The movie is based off the infamous exploits of Burke and Hare. These two men get renamed Fallon (Pryce) and Broom (Rea) by Dylan Thomas, but have the same attitude. The duo discover that there’s money in the dead. Turns out the medical schools of Edinburgh, Scotland are having trouble getting enough corpses for their anatomy classes. Dr. Rock (Dalton) is sick of having to do demonstrations on farm animals and telling the students how it’ll be different on a real person. It doesn’t appeal to those wanting a real education. The price of corpses rises quickly. This leads to a rash of grave robbing of the newly buried. Fallon and Bloom get into that game since the money can support their drunken desires. But there’s not enough people dropping dead. This leads to them realizing that they can make a killing in murder. They practice their own version of helping the nearly dead cross over. But they are far from being a hospice. It gets frustrating to them as they can’t find enough of the almost dead to assist. They must just find people who won’t be missed. As they turn into cold blooded killers, Dr. Rock gets questioned by his assistant (Sands) about the ethics of dealing with guys like Fallon and Broom. The assistant knows about the duo since he’s dating a hooker (Twiggy) who is part of that squalid scene. Rock can’t back down because he can’t look bad when compared to his rival medical school that’s led by Stewart. How long can he fund Fallon and Bloom with the suspicion of how they procure their bodies?
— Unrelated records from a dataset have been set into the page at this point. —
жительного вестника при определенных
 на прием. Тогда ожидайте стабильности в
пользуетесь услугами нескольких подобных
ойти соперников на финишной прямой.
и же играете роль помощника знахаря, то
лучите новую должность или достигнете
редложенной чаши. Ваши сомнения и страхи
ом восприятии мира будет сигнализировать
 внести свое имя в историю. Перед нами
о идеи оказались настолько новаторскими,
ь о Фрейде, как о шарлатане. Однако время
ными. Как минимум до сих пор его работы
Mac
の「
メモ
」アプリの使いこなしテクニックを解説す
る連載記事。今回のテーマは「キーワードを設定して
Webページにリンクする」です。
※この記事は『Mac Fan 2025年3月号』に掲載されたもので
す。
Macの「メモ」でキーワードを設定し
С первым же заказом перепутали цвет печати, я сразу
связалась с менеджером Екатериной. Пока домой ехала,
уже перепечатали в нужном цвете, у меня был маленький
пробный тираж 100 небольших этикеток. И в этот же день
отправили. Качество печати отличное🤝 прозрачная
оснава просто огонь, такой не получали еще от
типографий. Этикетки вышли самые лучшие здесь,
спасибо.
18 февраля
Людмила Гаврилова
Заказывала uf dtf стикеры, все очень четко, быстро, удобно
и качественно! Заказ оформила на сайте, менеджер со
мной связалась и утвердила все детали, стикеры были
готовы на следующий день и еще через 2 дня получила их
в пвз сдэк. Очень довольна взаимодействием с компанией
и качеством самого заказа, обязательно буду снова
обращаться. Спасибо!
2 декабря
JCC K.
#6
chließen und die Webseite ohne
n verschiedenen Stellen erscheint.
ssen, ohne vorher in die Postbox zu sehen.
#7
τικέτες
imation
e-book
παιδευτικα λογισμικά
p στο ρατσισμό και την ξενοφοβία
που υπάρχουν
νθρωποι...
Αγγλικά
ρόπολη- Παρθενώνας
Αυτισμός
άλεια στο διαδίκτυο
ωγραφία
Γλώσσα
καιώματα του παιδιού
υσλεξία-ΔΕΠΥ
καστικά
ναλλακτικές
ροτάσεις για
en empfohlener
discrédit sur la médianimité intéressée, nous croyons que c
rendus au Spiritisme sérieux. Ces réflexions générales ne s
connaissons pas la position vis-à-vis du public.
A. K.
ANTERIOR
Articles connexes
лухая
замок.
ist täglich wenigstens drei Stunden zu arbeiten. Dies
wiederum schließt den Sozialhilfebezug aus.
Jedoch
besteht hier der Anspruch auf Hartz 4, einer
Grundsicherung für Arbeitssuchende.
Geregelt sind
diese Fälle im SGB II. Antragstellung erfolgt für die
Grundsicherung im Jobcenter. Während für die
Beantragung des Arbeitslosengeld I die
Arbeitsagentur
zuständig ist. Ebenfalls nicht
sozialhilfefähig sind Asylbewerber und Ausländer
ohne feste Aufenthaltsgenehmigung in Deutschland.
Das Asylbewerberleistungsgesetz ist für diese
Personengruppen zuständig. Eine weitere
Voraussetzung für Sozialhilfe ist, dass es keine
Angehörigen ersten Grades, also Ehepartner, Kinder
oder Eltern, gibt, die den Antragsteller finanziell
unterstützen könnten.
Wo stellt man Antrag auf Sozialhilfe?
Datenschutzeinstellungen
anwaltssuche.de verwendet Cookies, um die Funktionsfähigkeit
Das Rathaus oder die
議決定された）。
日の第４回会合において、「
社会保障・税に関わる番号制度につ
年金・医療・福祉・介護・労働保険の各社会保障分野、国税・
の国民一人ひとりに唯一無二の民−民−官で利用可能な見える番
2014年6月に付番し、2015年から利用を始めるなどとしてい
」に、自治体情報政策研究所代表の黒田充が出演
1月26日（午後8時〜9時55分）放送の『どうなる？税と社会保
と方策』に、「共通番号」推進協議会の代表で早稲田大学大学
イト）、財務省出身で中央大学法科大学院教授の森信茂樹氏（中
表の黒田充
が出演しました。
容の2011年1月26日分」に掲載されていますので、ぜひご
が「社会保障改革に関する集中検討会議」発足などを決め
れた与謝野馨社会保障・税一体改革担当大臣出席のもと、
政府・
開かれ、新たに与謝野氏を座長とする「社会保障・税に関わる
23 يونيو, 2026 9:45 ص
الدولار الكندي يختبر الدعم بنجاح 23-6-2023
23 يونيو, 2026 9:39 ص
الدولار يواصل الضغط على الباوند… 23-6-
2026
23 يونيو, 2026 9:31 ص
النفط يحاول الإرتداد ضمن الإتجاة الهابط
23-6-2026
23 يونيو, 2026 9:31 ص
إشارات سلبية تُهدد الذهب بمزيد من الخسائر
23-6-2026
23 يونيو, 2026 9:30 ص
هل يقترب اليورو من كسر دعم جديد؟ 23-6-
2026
The Doctor and the Devils didn’t duplicate the success of The Elephant Man. Why? Perhaps it dwelt on he fact that there was no completely sympathetic character at the core. The hooker is relatively nice, but she’s more the potential victim than a tormented lead character. Dr. Rock is a bit too prideful to be openly embraced by audiences. Hard to see an audience in 1985 being ready to overcome such an issue. The cast is made of too many future superstars. Dalton was a few years away from being James Bond and Stewart hadn’t been cast as Picard so it lacked that ticket selling draw. The Doctor and the Devils is a fine movie about what can go wrong when medical ethics are bent for the sake of medical school economics. This seems to be the right time to appreciate what Mel Brooks put together.

The video is 2.35:1 anamorphic. The high definition transfer brings out the dirtiness of the sets. This is not a glossy version of Burke and Hare. The audio is 2.0 DTS HD Master Audio. You can hear a lot of grunting in the bar scenes. The movie is subtitled which is good help for some of the accents.

Audio Commentary with Steve Haberman gives a sense of the history of the actual events and Dylan Thomas. Haberman has worked with Mel Brooks in the past so he’s got an inside scoop as he talks about the production.

Interview with producers Jonathan Sanger,Randy Auerbach and Mel Brooks (15:42) covers how the project was put together. Mel admits he has to keep his name off projects for fear people expect fart jokes following his name.

Trailer (1:32) makes the film seem like a cheesy ’80s horror flick. This was not aimed at the audience who embraced The Elephant Man.

The Doctor and the Devils is a bawdy tale of what happens when people don’t ponder how the medical school got their cadavers.

Shout! Factory presents The Doctor and the Devils. Directed by: Freddie Francis. Original Screenplay by: Dylan Thomas. Starring: Timothy Dalton, Twiggy and Patrick Stewart. Rated: R. Running time: 93 minutes. Released: November 4, 2014.